OOo had its beginnings in the code base of an office suite called StarOffice, which was purchased in 1999 from its European developers by Sun Microsystems, and then made available free of charge. In 2000 it was used as the starting point for the OpenOffice.org project for ongoing open-source development of a free office suite. Sun was acquired in January 2010 by Oracle. According to a NY Times technology blog post, Oracle intends to push OOo more aggressively than Sun did, including a cloud-based version called Oracle Cloud Office.

Major releases
OOo 1.x
May 2002
Default formats: OOo native XML-based (SXW, SXC, SXI)
Can handle documents in Microsoft Office formats (DOC, XLS, PPT)
Can be used cross-platform on Windows, Linux, and Mac
OOo 2.x
 Oct 2005 
New default formats: OpenDocument ISO 26300 XML-based (ODT, ODS, ODP) 
Still fully supports Microsoft Office and OOo 1.x formats
Lots of new features, rough functional parity with Microsoft Office
OOo 3.x
Oct 2008
Full Mac OS X Aqua support
OpenDocument 1.2 support
Can open Office 2007 documents

OpenOffice.org is not a clone of Microsoft Office. You can accomplish nearly all the same things, but the procedures will be different in detail. That's why they call it transition. You may even find you like OOo better, if you don't give up the first time something is different. For the Word-to-Writer transition there's a PDF table-format howto guide available that compares menu paths for 90 word-processing tasks. For OOo in general there's context-sensitive Help, two different series of PDF User Guides, and more howto guides and other docs.
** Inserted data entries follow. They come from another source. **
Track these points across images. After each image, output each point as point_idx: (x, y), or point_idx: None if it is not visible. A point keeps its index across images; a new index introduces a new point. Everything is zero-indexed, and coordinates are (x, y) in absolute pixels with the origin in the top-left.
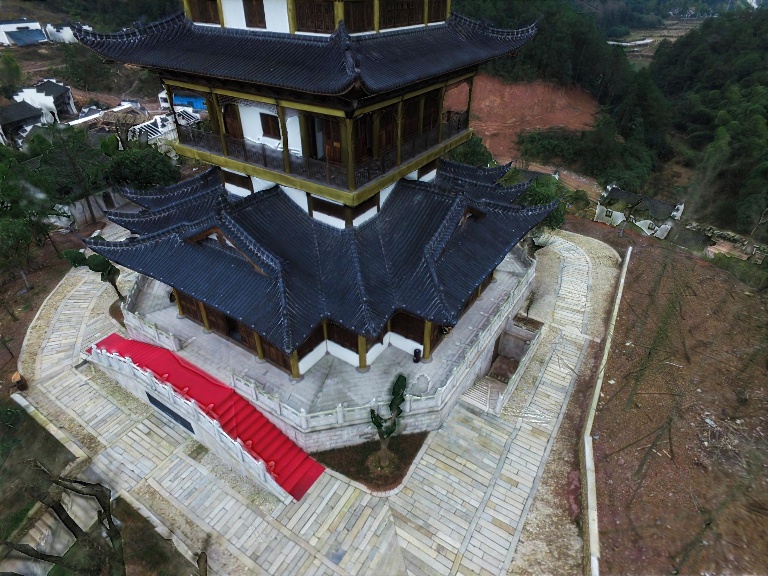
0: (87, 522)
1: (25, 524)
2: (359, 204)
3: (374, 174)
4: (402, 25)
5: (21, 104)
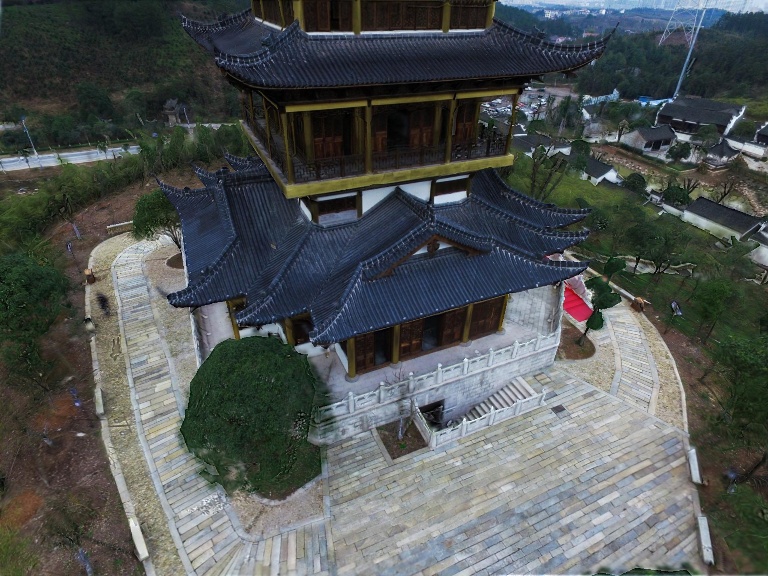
0: None
1: None
2: None
3: None
4: None
5: None
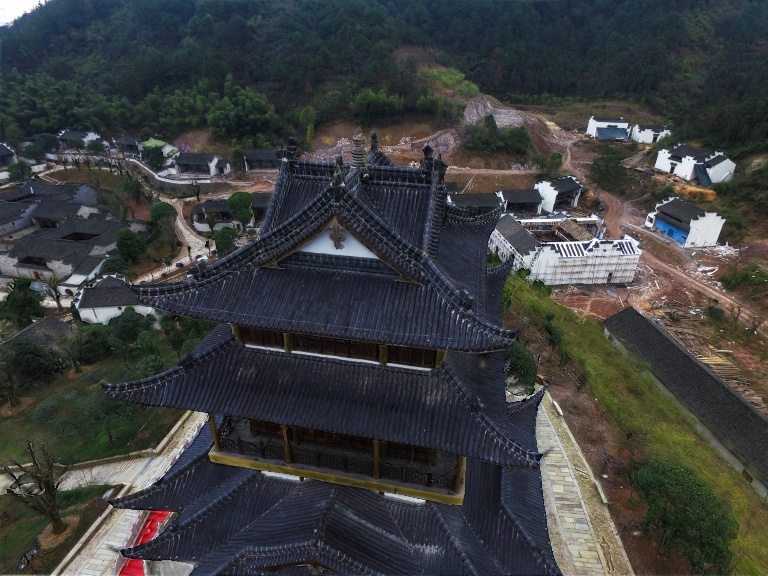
0: (121, 481)
1: (127, 456)
2: (217, 463)
3: (249, 452)
4: (336, 354)
5: (534, 191)
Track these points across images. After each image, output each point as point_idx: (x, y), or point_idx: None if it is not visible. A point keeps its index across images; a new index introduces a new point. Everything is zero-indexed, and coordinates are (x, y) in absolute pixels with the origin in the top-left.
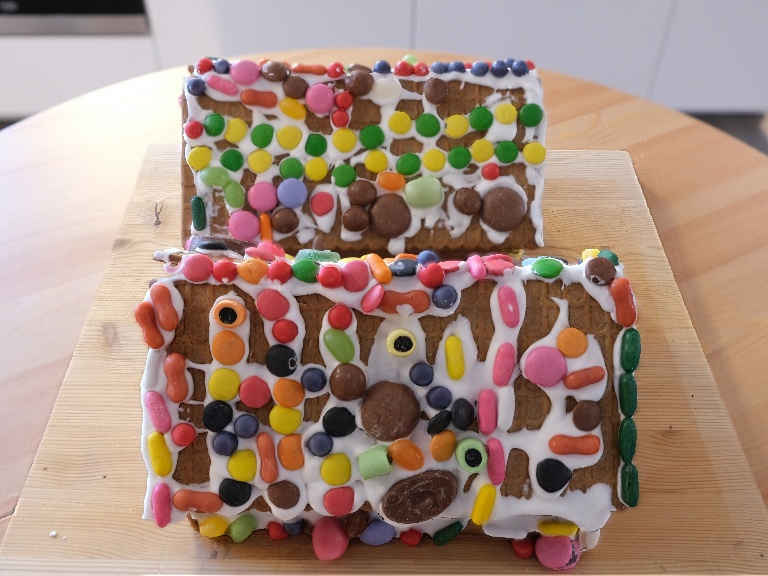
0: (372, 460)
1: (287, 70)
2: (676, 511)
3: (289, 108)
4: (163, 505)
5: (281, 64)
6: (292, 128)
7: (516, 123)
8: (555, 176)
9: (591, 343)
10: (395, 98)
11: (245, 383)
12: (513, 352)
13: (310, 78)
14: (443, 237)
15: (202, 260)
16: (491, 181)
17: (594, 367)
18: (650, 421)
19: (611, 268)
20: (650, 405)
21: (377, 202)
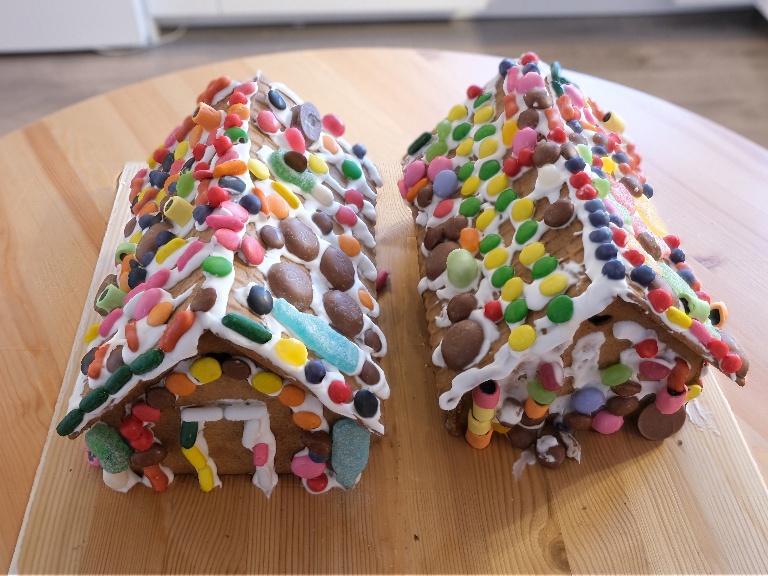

I've taken to mispronouncing the name of the Office 2007 interface as effluent, a word most often used to describe the end product of sewage treatment plants.

In Microsoft Office 2007's Fluent/Ribbon interface they have rearranged everything in the menus. Fun, huh? It may actually be easier for you to transition from whatever MS Office version you have now to OOo than to Office 2007, or Office 14 in 2010. Not to mention the opportunity for individuals and organizations to switch from Microsoft's prices and mutating licensing terms to open-source freeware. OOo 2+ is probably closest interface-wise to Office 2000.² There's a table summarizing Office versions 97 through 2010 on my top Excel page.